When can lock optimization make performance worse?

Imagine you have a struct which your program accesses frequently.

Typedef struct MyStruct
{
    Field Foo;
    Field Bar;
}

There are competing threads, so you access it like:

Lock(myStruct);
// Access Struct
Unlock (myStruct);

Your program accesses this struct all day long from multiple threads, so there’s lots of contention on the struct. Your program’s performance isn’t looking too good. Let’s try to fix it!

Lock around the individual fields?

To “fix” it, maybe you try to put locks around the fields themselves. For example,

Lock(myStruct->Foo);
// Access field in struct.
Unlock(myStruct->Foo);

Should be better, right??? Each thread who wants the object now only has to compete for the field it wants, rather than waiting for the whole thing.

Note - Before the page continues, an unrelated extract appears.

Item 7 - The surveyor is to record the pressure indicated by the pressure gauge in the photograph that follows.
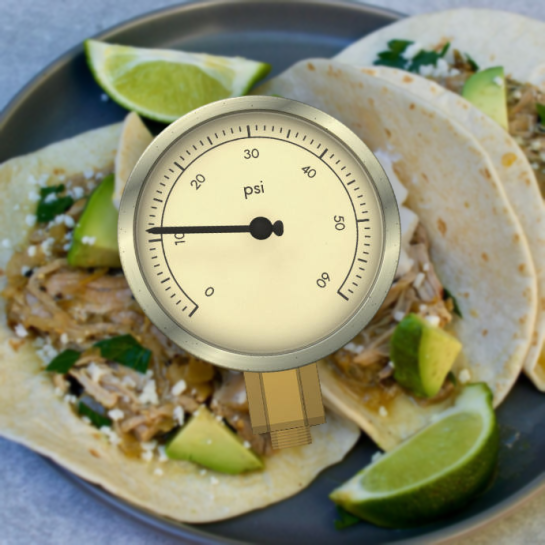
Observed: 11 psi
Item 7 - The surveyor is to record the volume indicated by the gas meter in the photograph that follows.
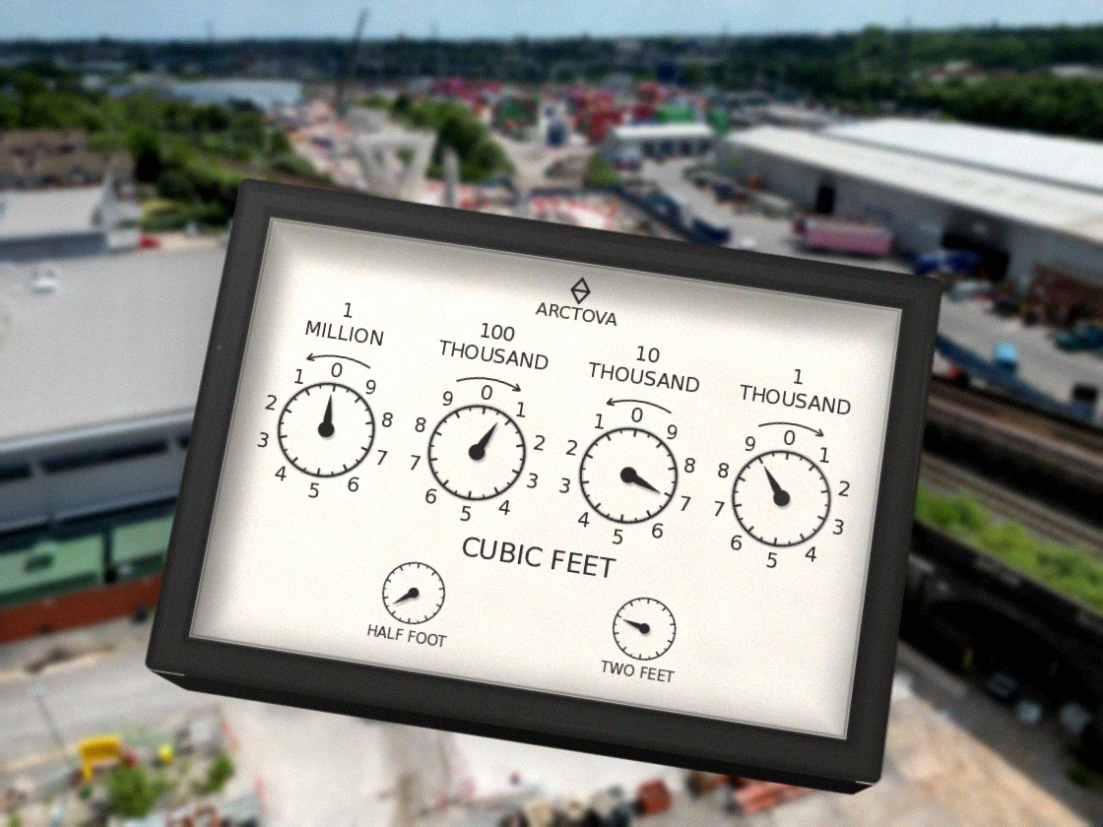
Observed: 6900 ft³
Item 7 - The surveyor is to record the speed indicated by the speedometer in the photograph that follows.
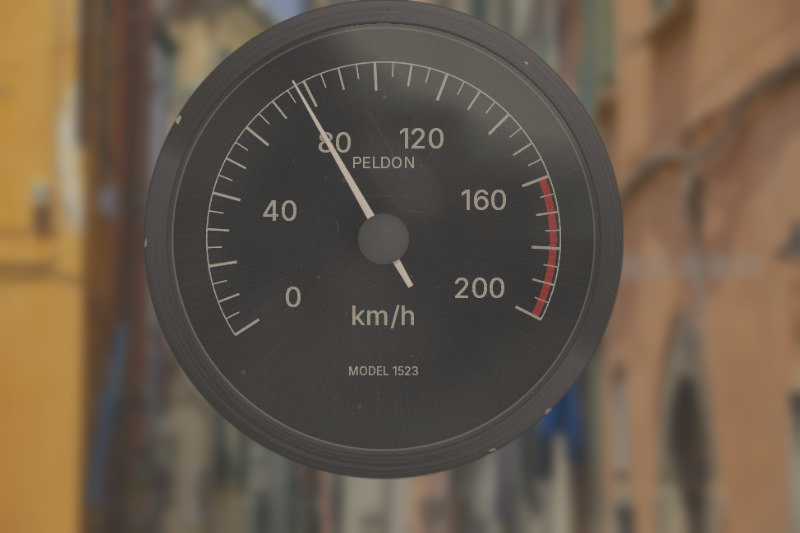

Perf on accessing the object got worse after the “fix”. Why?

Why didn’t perf improve?

You may have reduced contention on the object itself, but every time the processors wanted to go get the field in memory, they had cache-line contention while waiting for competing processors to get the same object out of memory. i.e. Proc0 wants myStruct->Foo, but has to wait for Proc1 to get myStruct->Bar out if it’s in the same cache. If your fields aren’t in the same cache, you’re just punting the contention down the line after changing your lock mechanism.

How do we fix it?

If you’re encountering cache-line contention on struct fields, the fix is to cache align the struct to the size of your cache line. The C++ align keyword is one way to do that.

Written on February 8, 2019